◆ TRY IT:
Please transcribe the data below in full. Omit any picture you find in it.
--- EXERCISE MATERIAL ---
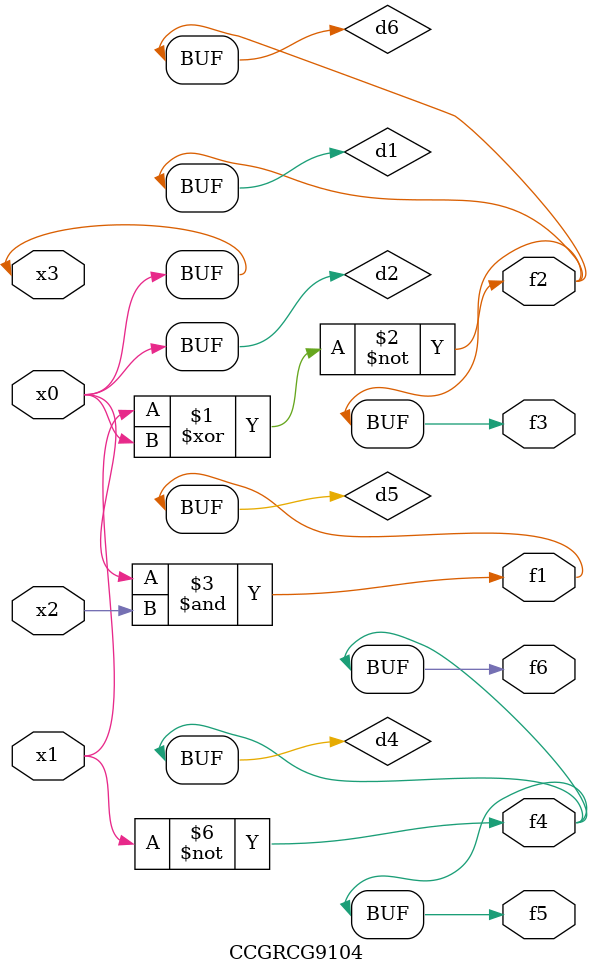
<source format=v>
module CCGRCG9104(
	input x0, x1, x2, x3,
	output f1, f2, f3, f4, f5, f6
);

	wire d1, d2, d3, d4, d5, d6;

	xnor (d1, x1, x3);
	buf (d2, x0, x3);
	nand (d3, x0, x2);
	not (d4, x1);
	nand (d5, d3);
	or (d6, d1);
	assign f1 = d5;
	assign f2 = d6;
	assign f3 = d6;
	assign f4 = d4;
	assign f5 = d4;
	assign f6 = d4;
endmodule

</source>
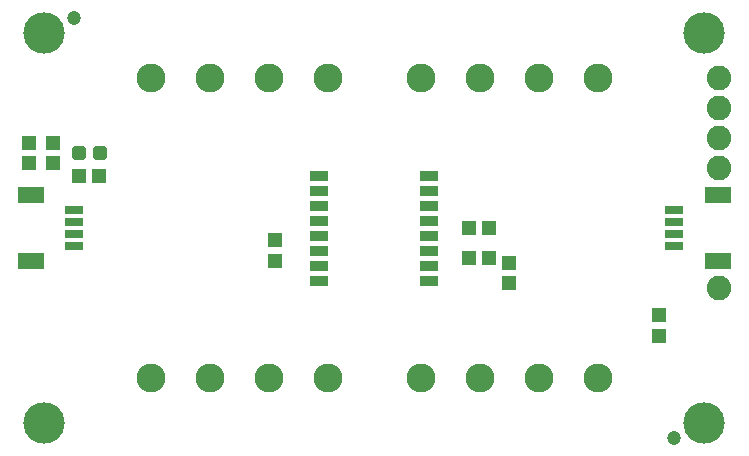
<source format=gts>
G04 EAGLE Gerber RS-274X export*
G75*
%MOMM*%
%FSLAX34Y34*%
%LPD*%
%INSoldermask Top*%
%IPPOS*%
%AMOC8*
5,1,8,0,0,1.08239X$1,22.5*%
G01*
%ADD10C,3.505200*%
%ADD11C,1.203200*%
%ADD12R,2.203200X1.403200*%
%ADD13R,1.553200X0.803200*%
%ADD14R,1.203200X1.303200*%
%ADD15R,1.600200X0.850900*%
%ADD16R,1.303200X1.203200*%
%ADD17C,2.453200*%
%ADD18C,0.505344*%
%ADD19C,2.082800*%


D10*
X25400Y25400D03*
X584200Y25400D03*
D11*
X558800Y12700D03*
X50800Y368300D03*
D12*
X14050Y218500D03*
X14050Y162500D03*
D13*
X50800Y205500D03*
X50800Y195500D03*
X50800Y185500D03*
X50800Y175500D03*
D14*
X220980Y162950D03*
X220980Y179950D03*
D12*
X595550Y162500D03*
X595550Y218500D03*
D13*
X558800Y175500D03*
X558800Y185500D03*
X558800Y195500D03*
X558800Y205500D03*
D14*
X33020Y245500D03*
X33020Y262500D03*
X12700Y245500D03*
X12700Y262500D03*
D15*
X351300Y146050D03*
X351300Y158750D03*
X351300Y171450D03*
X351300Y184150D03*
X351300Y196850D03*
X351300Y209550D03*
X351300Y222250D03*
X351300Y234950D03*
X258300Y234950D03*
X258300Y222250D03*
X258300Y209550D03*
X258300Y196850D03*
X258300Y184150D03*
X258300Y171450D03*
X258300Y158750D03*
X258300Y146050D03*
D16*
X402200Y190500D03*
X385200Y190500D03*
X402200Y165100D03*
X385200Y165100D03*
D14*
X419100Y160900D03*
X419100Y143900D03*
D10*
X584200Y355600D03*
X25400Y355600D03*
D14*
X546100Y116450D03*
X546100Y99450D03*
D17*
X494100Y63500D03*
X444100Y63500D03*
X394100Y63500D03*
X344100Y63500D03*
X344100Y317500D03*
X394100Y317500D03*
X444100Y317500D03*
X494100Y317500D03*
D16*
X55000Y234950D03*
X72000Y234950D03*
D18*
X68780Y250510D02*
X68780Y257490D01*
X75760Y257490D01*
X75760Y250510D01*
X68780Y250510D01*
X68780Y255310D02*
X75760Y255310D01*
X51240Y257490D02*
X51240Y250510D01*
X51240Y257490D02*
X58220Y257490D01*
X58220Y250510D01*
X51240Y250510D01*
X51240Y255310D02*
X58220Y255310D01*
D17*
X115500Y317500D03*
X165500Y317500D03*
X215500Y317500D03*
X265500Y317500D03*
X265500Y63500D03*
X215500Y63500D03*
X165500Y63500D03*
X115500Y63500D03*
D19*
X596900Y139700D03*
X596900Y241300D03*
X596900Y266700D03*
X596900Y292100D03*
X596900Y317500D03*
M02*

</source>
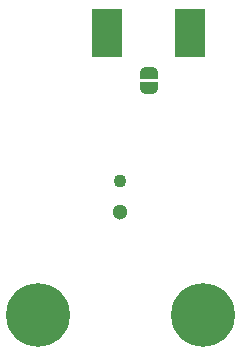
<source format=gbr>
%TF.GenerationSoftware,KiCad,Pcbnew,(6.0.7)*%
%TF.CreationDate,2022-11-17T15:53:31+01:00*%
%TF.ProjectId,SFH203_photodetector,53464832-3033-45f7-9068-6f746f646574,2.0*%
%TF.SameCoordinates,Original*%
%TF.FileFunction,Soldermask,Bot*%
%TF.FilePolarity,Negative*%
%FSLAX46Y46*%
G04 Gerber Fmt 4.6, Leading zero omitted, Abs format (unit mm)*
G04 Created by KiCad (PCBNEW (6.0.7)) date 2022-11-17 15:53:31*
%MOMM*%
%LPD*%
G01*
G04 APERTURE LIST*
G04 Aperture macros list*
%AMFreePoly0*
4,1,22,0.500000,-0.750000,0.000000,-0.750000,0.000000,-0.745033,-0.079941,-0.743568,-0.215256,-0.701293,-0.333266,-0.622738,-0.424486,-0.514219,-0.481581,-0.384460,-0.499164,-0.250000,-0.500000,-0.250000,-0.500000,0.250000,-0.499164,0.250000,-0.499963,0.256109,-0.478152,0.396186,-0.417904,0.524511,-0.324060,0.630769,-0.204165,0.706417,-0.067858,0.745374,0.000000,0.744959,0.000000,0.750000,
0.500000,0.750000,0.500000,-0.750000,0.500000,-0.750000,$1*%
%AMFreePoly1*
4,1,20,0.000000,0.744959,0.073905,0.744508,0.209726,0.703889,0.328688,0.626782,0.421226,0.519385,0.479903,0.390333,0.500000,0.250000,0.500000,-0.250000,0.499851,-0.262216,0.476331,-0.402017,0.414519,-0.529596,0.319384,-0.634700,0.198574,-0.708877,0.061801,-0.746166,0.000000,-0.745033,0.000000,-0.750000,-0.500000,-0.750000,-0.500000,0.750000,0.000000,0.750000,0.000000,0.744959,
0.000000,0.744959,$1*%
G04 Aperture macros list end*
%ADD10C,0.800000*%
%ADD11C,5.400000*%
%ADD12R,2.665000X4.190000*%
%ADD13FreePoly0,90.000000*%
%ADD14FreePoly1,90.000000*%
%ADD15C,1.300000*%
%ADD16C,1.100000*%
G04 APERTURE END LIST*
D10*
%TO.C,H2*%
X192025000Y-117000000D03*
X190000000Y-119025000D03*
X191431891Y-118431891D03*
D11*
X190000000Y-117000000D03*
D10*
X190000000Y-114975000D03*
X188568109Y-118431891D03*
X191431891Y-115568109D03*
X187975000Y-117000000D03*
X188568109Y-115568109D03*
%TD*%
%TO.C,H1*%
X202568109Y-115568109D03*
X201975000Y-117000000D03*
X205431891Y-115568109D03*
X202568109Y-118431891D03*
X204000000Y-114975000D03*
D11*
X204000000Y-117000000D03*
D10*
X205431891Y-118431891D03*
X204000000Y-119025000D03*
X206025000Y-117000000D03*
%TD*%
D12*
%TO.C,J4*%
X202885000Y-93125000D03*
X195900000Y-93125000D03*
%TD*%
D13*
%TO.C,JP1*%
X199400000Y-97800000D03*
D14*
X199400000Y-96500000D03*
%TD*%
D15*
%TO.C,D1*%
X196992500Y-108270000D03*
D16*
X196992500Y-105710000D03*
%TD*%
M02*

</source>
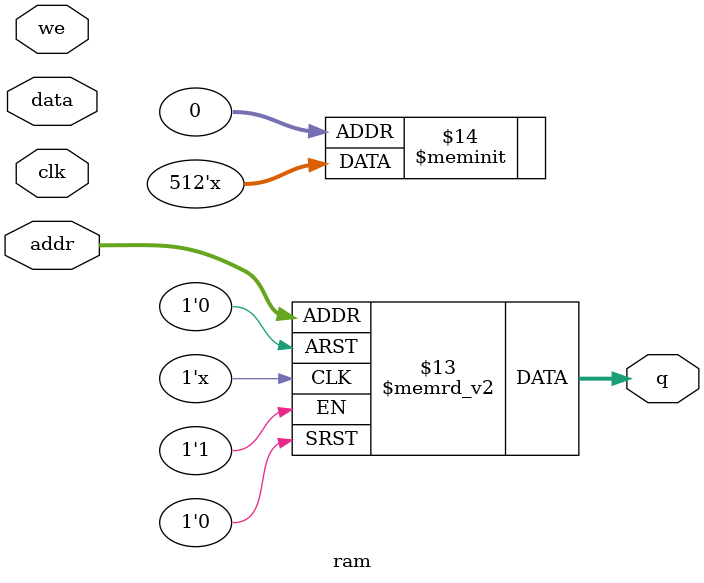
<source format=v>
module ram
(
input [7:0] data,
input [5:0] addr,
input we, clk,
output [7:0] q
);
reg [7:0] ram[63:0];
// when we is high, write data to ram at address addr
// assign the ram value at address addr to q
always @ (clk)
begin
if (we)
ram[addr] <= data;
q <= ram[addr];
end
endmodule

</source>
---
◆ SOLUTION:
<source format=v>
module CCGRCG9104(
	input x0, x1, x2, x3,
	output f1, f2, f3, f4, f5, f6
);

	wire d1, d2, d3, d4, d5, d6;

	xnor (d1, x1, x3);
	buf (d2, x0, x3);
	nand (d3, x0, x2);
	not (d4, x1);
	nand (d5, d3);
	or (d6, d1);
	assign f1 = d5;
	assign f2 = d6;
	assign f3 = d6;
	assign f4 = d4;
	assign f5 = d4;
	assign f6 = d4;
endmodule

</source>
<source format=gts>
G04 EAGLE Gerber RS-274X export*
G75*
%MOMM*%
%FSLAX34Y34*%
%LPD*%
%INSoldermask Top*%
%IPPOS*%
%AMOC8*
5,1,8,0,0,1.08239X$1,22.5*%
G01*
%ADD10C,3.505200*%
%ADD11C,1.203200*%
%ADD12R,2.203200X1.403200*%
%ADD13R,1.553200X0.803200*%
%ADD14R,1.203200X1.303200*%
%ADD15R,1.600200X0.850900*%
%ADD16R,1.303200X1.203200*%
%ADD17C,2.453200*%
%ADD18C,0.505344*%
%ADD19C,2.082800*%


D10*
X25400Y25400D03*
X584200Y25400D03*
D11*
X558800Y12700D03*
X50800Y368300D03*
D12*
X14050Y218500D03*
X14050Y162500D03*
D13*
X50800Y205500D03*
X50800Y195500D03*
X50800Y185500D03*
X50800Y175500D03*
D14*
X220980Y162950D03*
X220980Y179950D03*
D12*
X595550Y162500D03*
X595550Y218500D03*
D13*
X558800Y175500D03*
X558800Y185500D03*
X558800Y195500D03*
X558800Y205500D03*
D14*
X33020Y245500D03*
X33020Y262500D03*
X12700Y245500D03*
X12700Y262500D03*
D15*
X351300Y146050D03*
X351300Y158750D03*
X351300Y171450D03*
X351300Y184150D03*
X351300Y196850D03*
X351300Y209550D03*
X351300Y222250D03*
X351300Y234950D03*
X258300Y234950D03*
X258300Y222250D03*
X258300Y209550D03*
X258300Y196850D03*
X258300Y184150D03*
X258300Y171450D03*
X258300Y158750D03*
X258300Y146050D03*
D16*
X402200Y190500D03*
X385200Y190500D03*
X402200Y165100D03*
X385200Y165100D03*
D14*
X419100Y160900D03*
X419100Y143900D03*
D10*
X584200Y355600D03*
X25400Y355600D03*
D14*
X546100Y116450D03*
X546100Y99450D03*
D17*
X494100Y63500D03*
X444100Y63500D03*
X394100Y63500D03*
X344100Y63500D03*
X344100Y317500D03*
X394100Y317500D03*
X444100Y317500D03*
X494100Y317500D03*
D16*
X55000Y234950D03*
X72000Y234950D03*
D18*
X68780Y250510D02*
X68780Y257490D01*
X75760Y257490D01*
X75760Y250510D01*
X68780Y250510D01*
X68780Y255310D02*
X75760Y255310D01*
X51240Y257490D02*
X51240Y250510D01*
X51240Y257490D02*
X58220Y257490D01*
X58220Y250510D01*
X51240Y250510D01*
X51240Y255310D02*
X58220Y255310D01*
D17*
X115500Y317500D03*
X165500Y317500D03*
X215500Y317500D03*
X265500Y317500D03*
X265500Y63500D03*
X215500Y63500D03*
X165500Y63500D03*
X115500Y63500D03*
D19*
X596900Y139700D03*
X596900Y241300D03*
X596900Y266700D03*
X596900Y292100D03*
X596900Y317500D03*
M02*

</source>
<source format=gbr>
%TF.GenerationSoftware,KiCad,Pcbnew,(6.0.7)*%
%TF.CreationDate,2022-11-17T15:53:31+01:00*%
%TF.ProjectId,SFH203_photodetector,53464832-3033-45f7-9068-6f746f646574,2.0*%
%TF.SameCoordinates,Original*%
%TF.FileFunction,Soldermask,Bot*%
%TF.FilePolarity,Negative*%
%FSLAX46Y46*%
G04 Gerber Fmt 4.6, Leading zero omitted, Abs format (unit mm)*
G04 Created by KiCad (PCBNEW (6.0.7)) date 2022-11-17 15:53:31*
%MOMM*%
%LPD*%
G01*
G04 APERTURE LIST*
G04 Aperture macros list*
%AMFreePoly0*
4,1,22,0.500000,-0.750000,0.000000,-0.750000,0.000000,-0.745033,-0.079941,-0.743568,-0.215256,-0.701293,-0.333266,-0.622738,-0.424486,-0.514219,-0.481581,-0.384460,-0.499164,-0.250000,-0.500000,-0.250000,-0.500000,0.250000,-0.499164,0.250000,-0.499963,0.256109,-0.478152,0.396186,-0.417904,0.524511,-0.324060,0.630769,-0.204165,0.706417,-0.067858,0.745374,0.000000,0.744959,0.000000,0.750000,
0.500000,0.750000,0.500000,-0.750000,0.500000,-0.750000,$1*%
%AMFreePoly1*
4,1,20,0.000000,0.744959,0.073905,0.744508,0.209726,0.703889,0.328688,0.626782,0.421226,0.519385,0.479903,0.390333,0.500000,0.250000,0.500000,-0.250000,0.499851,-0.262216,0.476331,-0.402017,0.414519,-0.529596,0.319384,-0.634700,0.198574,-0.708877,0.061801,-0.746166,0.000000,-0.745033,0.000000,-0.750000,-0.500000,-0.750000,-0.500000,0.750000,0.000000,0.750000,0.000000,0.744959,
0.000000,0.744959,$1*%
G04 Aperture macros list end*
%ADD10C,0.800000*%
%ADD11C,5.400000*%
%ADD12R,2.665000X4.190000*%
%ADD13FreePoly0,90.000000*%
%ADD14FreePoly1,90.000000*%
%ADD15C,1.300000*%
%ADD16C,1.100000*%
G04 APERTURE END LIST*
D10*
%TO.C,H2*%
X192025000Y-117000000D03*
X190000000Y-119025000D03*
X191431891Y-118431891D03*
D11*
X190000000Y-117000000D03*
D10*
X190000000Y-114975000D03*
X188568109Y-118431891D03*
X191431891Y-115568109D03*
X187975000Y-117000000D03*
X188568109Y-115568109D03*
%TD*%
%TO.C,H1*%
X202568109Y-115568109D03*
X201975000Y-117000000D03*
X205431891Y-115568109D03*
X202568109Y-118431891D03*
X204000000Y-114975000D03*
D11*
X204000000Y-117000000D03*
D10*
X205431891Y-118431891D03*
X204000000Y-119025000D03*
X206025000Y-117000000D03*
%TD*%
D12*
%TO.C,J4*%
X202885000Y-93125000D03*
X195900000Y-93125000D03*
%TD*%
D13*
%TO.C,JP1*%
X199400000Y-97800000D03*
D14*
X199400000Y-96500000D03*
%TD*%
D15*
%TO.C,D1*%
X196992500Y-108270000D03*
D16*
X196992500Y-105710000D03*
%TD*%
M02*

</source>
<source format=v>
module ram
(
input [7:0] data,
input [5:0] addr,
input we, clk,
output [7:0] q
);
reg [7:0] ram[63:0];
// when we is high, write data to ram at address addr
// assign the ram value at address addr to q
always @ (clk)
begin
if (we)
ram[addr] <= data;
q <= ram[addr];
end
endmodule

</source>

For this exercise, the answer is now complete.